Activity 1: Summarize the installer.go diff in two sentences.
Activity 2: Reproduce the installer.go diff verbatim, between "scriptdir=$(dirname $(realpath $0))" and "2019 Gravitational, Inc.", inclusive.

===== Reading passage =====

(6.2) gravity check for upgrades.

lib/app/service/installer.go

@@ -195,6 +195,8 @@ func (r *applications) GetAppInstaller(req appservice.InstallerRequest) (install
 				uploadScriptFilename, string(uploadScript), defaults.SharedExecutableMask),
 			archive.ItemFromStringMode(
 				upgradeScriptFilename, upgradeScript, defaults.SharedExecutableMask),
+			archive.ItemFromStringMode(
+				checkScriptFilename, checkScript, defaults.SharedExecutableMask),
 			archive.ItemFromStringMode(
 				readmeFilename, readme, defaults.SharedReadMask))...)
 		writer.CloseWithError(err)
@@ -338,6 +340,13 @@ const (
 #
 # Installation script for Gravity-powered multi-host Linux applications.
 #
+# Copyright 2016 Gravitational, Inc.
+#
+# This file is licensed under the Apache License, Version 2.0
+# (the "License"); you may not use this file except in compliance
+# with the License.  You may obtain a copy of the License at
+#
+#    http://www.apache.org/licenses/LICENSE-2.0
 
 REQMSG="This installer requires a 64-bit Linux desktop"
 
@@ -383,14 +392,37 @@ main "$@"
 #
 # Script for upgrading the currently running application to a new version.
 #
+# Copyright 2016 Gravitational, Inc.
+#
+# This file is licensed under the Apache License, Version 2.0
+# (the "License"); you may not use this file except in compliance
+# with the License.  You may obtain a copy of the License at
+#
+#    http://www.apache.org/licenses/LICENSE-2.0
 
 if [[ $(id -u) -ne 0 ]]; then
   echo "please run this script as root" && exit 1
 fi
 
 scriptdir=$(dirname $(realpath $0))
-app=$($scriptdir/gravity app-package --state-dir=$scriptdir)
-$scriptdir/upload && $scriptdir/gravity --insecure update trigger $app
+app=$("$scriptdir/gravity" app-package --state-dir="$scriptdir")
+"$scriptdir/upload" && "$scriptdir/gravity" --insecure update trigger $app
+`
+
+	checkScript = `#!/bin/bash
+#
+# Script for executing preflight checks.
+#
+# Copyright 2019 Gravitational, Inc.

===== Extracted material =====

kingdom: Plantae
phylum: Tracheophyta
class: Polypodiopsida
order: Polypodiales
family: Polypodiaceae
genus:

=====

Task solution 1: The change to lib/app/service/installer.go adds a check script, packaged with the shared executable mode, to the installer archive. It also adds Gravitational copyright and Apache License 2.0 headers to the installation and upgrade scripts, quotes the script-directory paths in the upgrade commands, and begins a new bash script for executing preflight checks.

Task solution 2:
scriptdir=$(dirname $(realpath $0))
-app=$($scriptdir/gravity app-package --state-dir=$scriptdir)
-$scriptdir/upload && $scriptdir/gravity --insecure update trigger $app
+app=$("$scriptdir/gravity" app-package --state-dir="$scriptdir")
+"$scriptdir/upload" && "$scriptdir/gravity" --insecure update trigger $app
+`
+
+	checkScript = `#!/bin/bash
+#
+# Script for executing preflight checks.
+#
+# Copyright 2019 Gravitational, Inc.